FDA Approves First Gene Therapy for Genetic Hearing Loss

The Food and Drug Administration approved lunsotogene parvec-cwha (Otarmeni, Regeneron Pharmaceuticals) April 23 to treat pediatric and adult patients with severe-to-profound sensorineural hearing loss associated with biallelic variants in the OTOF gene. 

OTOF-related hearing loss is caused by mutations that prevent production of otoferlin, a protein essential for synaptic transmission of sound signals in inner hair cells.  

Lunsotogene parvec-cwha is the first dual adeno-associated virus serotype 1 (AAV1) vector gene therapy approved by FDA and is administered as a one-time surgical dose into the cochlea. It delivers a functional copy of the OTOF gene to restore otoferlin expression and auditory signaling. It is the first disease-modifying therapy for this condition and is indicated for patients with preserved outer hair cell function and no prior cochlear implant in the treated ear. 

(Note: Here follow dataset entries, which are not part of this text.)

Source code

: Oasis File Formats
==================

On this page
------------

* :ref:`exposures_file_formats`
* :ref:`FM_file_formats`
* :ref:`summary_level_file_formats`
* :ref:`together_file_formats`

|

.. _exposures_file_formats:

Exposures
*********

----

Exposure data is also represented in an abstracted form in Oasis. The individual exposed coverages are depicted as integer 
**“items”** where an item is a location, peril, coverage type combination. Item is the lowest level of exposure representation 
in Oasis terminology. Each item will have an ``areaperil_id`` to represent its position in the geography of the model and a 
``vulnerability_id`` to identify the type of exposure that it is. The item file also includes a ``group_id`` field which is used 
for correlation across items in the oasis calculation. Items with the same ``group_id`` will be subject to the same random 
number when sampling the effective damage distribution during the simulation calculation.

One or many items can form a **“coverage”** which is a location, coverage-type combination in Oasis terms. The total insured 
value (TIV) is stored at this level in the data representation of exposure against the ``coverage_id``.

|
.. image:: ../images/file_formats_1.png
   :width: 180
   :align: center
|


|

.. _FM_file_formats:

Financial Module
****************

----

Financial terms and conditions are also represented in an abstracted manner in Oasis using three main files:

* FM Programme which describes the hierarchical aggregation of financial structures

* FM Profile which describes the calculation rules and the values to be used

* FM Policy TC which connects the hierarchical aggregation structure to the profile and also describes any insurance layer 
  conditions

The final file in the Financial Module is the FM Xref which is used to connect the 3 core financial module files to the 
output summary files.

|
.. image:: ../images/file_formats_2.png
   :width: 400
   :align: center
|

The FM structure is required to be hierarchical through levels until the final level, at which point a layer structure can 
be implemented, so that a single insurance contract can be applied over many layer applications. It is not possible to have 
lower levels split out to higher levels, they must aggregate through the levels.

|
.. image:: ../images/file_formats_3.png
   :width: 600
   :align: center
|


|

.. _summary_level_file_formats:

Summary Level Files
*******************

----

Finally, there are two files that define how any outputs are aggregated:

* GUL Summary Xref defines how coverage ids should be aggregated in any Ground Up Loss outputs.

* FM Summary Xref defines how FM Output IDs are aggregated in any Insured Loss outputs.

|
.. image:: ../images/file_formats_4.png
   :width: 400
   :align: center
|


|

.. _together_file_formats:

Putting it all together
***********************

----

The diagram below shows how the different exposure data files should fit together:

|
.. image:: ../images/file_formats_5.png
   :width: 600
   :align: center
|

FDA based its approval on results from an ongoing, single-arm clinical trial in pediatric patients with OTOF-associated hearing loss. Among 20 evaluable patients, 80% experienced improved hearing after treatment. 

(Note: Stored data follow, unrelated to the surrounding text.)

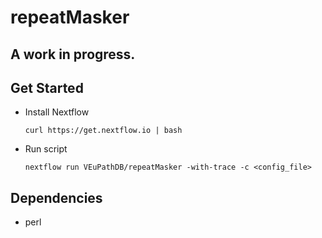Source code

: * repeatMasker
** A work in progress.
** Get Started
   + Install Nextflow
     #+begin_example
     curl https://get.nextflow.io | bash 
     #+end_example
   + Run script
     #+begin_example
     nextflow run VEuPathDB/repeatMasker -with-trace -c <config_file>
     #+end_example
** Dependencies
   + perl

The application was granted Orphan Drug, Fast Track, Rare Pediatric Disease and Regenerative Medicine Advanced Therapy designations. Continued approval may be contingent on confirmatory data to verify clinical benefit. 

FDA also noted that the approval was granted 61 days after biologics license application submission under the agency’s Commissioner’s National Priority Voucher Pilot Program. It is the first gene therapy approved under the program and among the fastest BLA approvals on record. The agency will host a public meeting on June 4 to solicit additional feedback about the CNPV program.